[Stored entries]
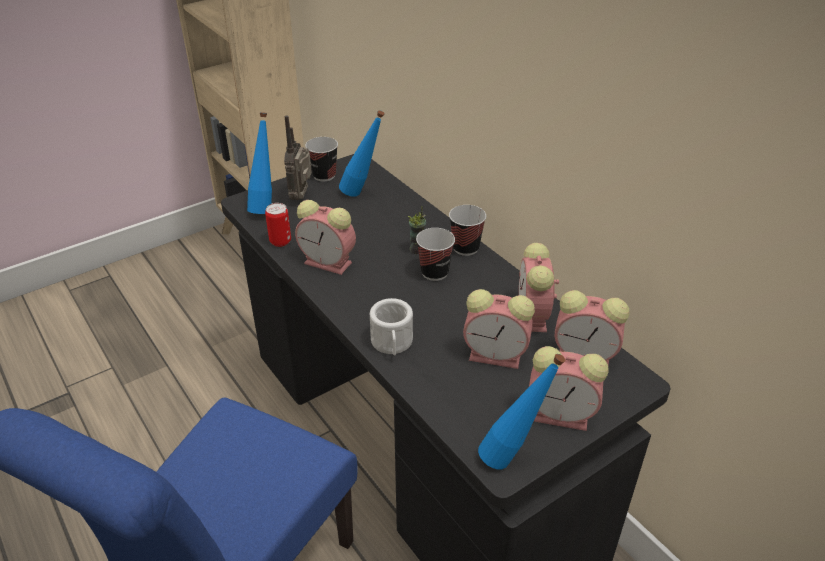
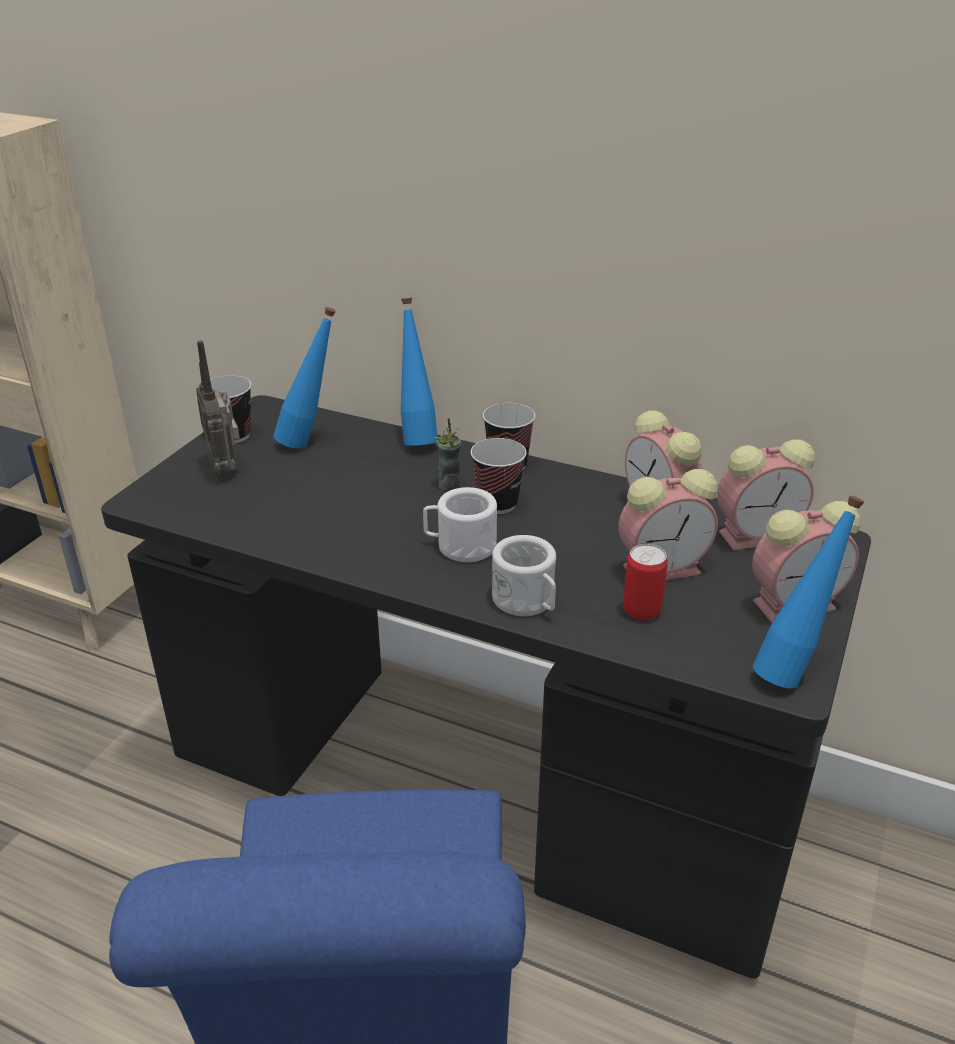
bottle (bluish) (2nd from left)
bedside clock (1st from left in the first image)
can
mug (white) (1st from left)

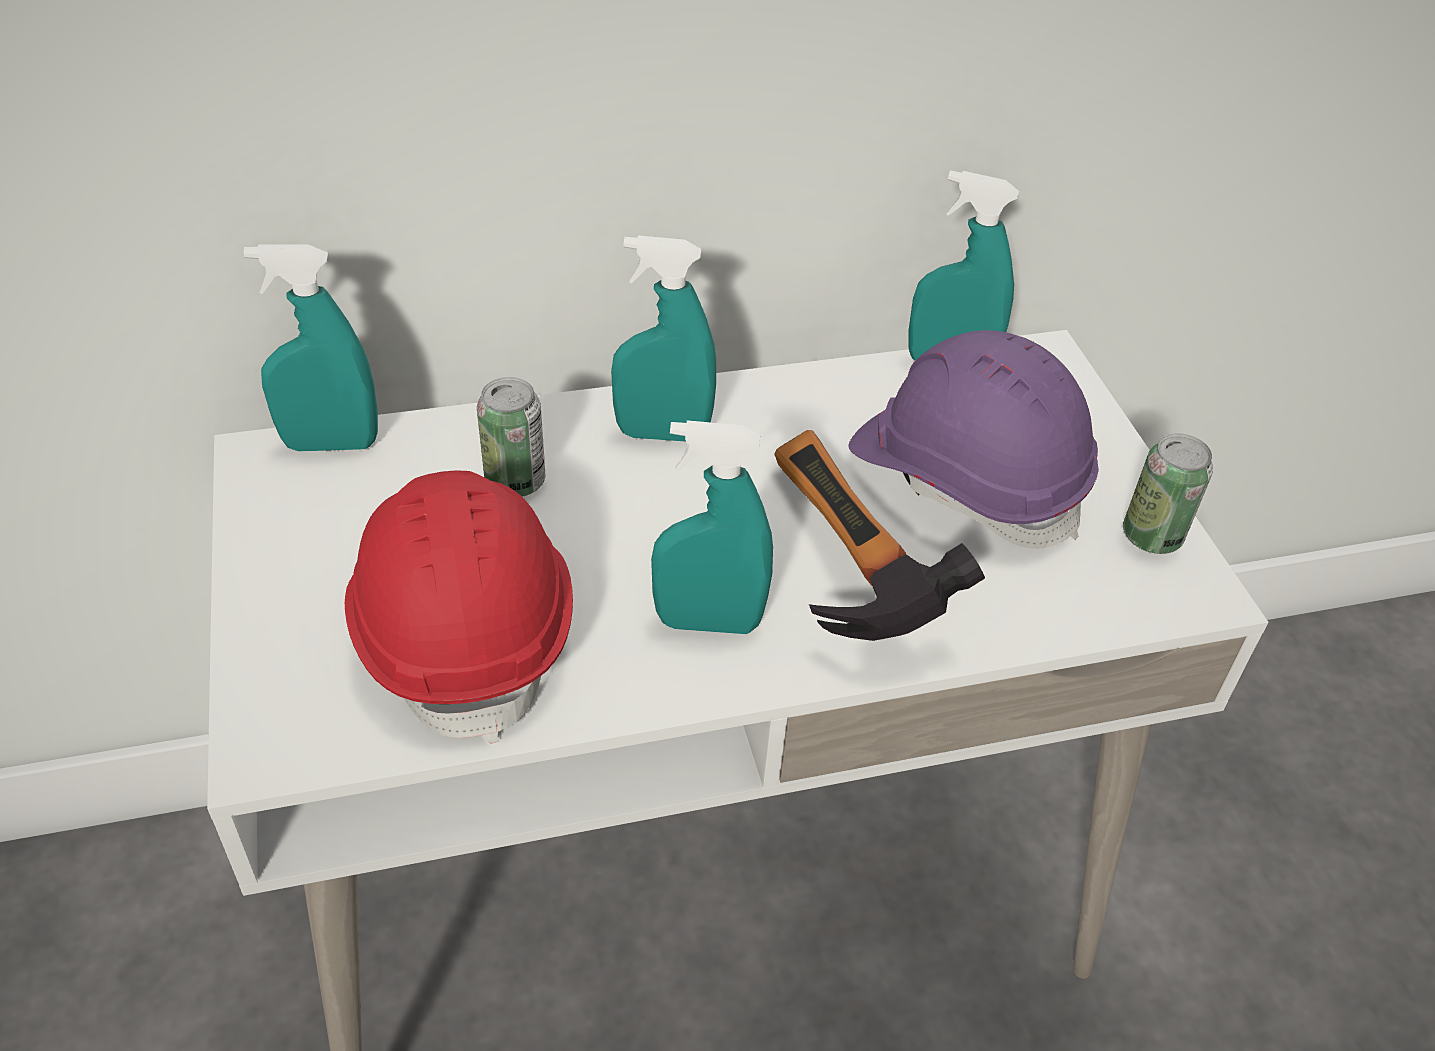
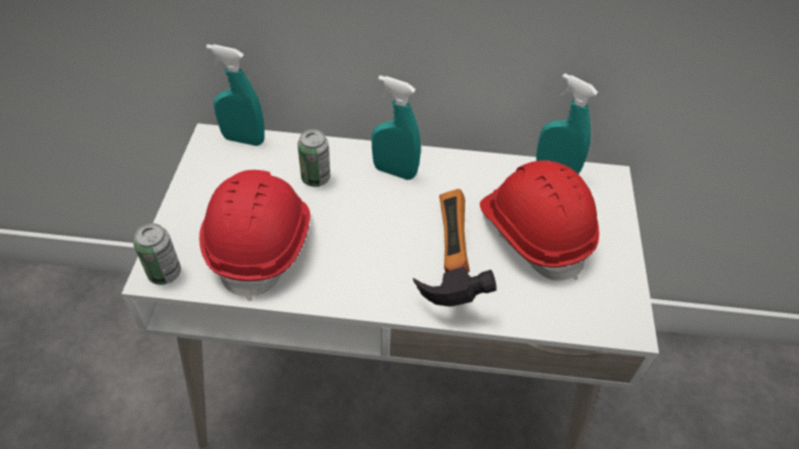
safety helmet (red) (2nd from left)
spray bottle (turquoise) (3rd from left in the first image)
can (1st from left)

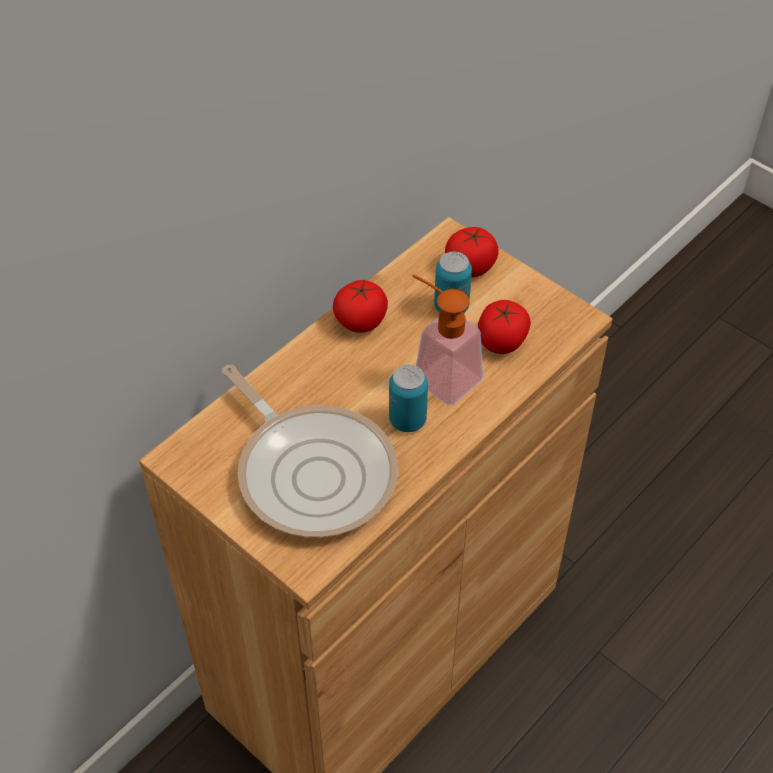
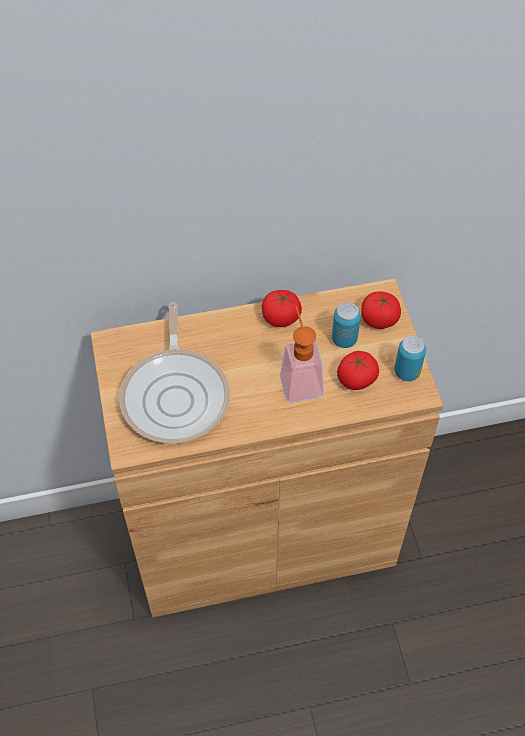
can (2nd from left)

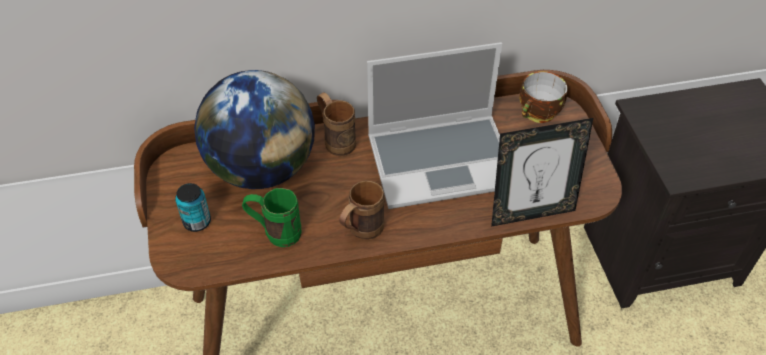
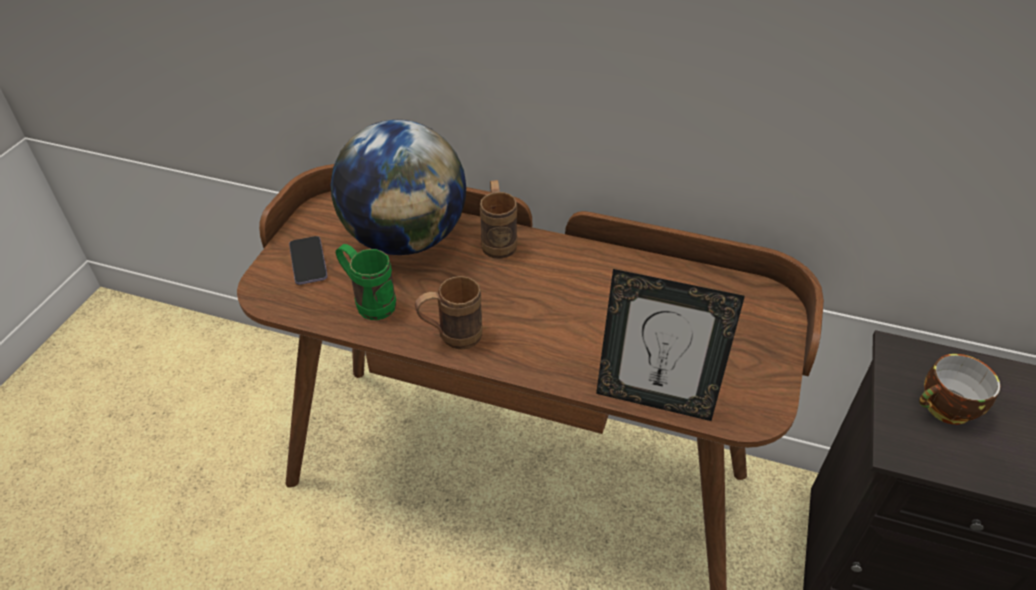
notebook computer
drinking cup
telephone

ABOUT THIS TASK
Each line of the data should be printed again exactly. Please leave pictures out.

EXPECTED ANSWER
bottle (bluish) (2nd from left)
bedside clock (1st from left in the first image)
can
mug (white) (1st from left)

safety helmet (red) (2nd from left)
spray bottle (turquoise) (3rd from left in the first image)
can (1st from left)

can (2nd from left)

notebook computer
drinking cup
telephone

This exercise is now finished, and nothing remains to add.